The poem's speaker is the nurse of the title (a woman in charge of a group of children). When the poem begins, it's getting late, and the sun is setting. The children in the nurse's care are still playing outside.
Line 1 actually beings with the same phrase that begins the version of "Nurse's Song" from the Innocence section of Blake's collection, placing these two poems in conversation. In the other "Nurse's Song," the nurse can hear children's voices "on the green" and their laughter from the hill. Here, however, that laughter gets replaced with "whisperings [...] in the dale," or the valley.
The sounds of joy thus give way to something stranger and more disquieting. Perhaps the whispers speak to the fact that the nurse is now excluded from the joys of youth (because she is an adult); it's as though the children have their own club that she's not allowed to join. The whispers might also suggest suspicion, secrecy, or even illicit behavior.

» Information supplied:
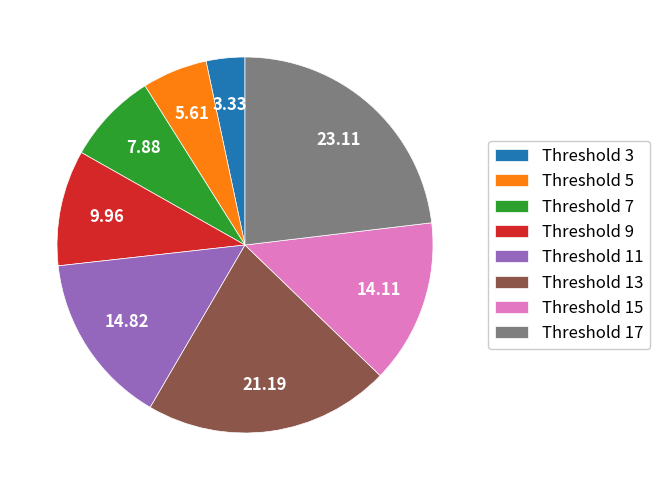

How many segments does this pie chart have?

8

» Job:
In the commentary on Blake's "Nurse's Song," what replaces the children's laughter from the hill?

» Your solution:
Whisperings in the dale, or the valley.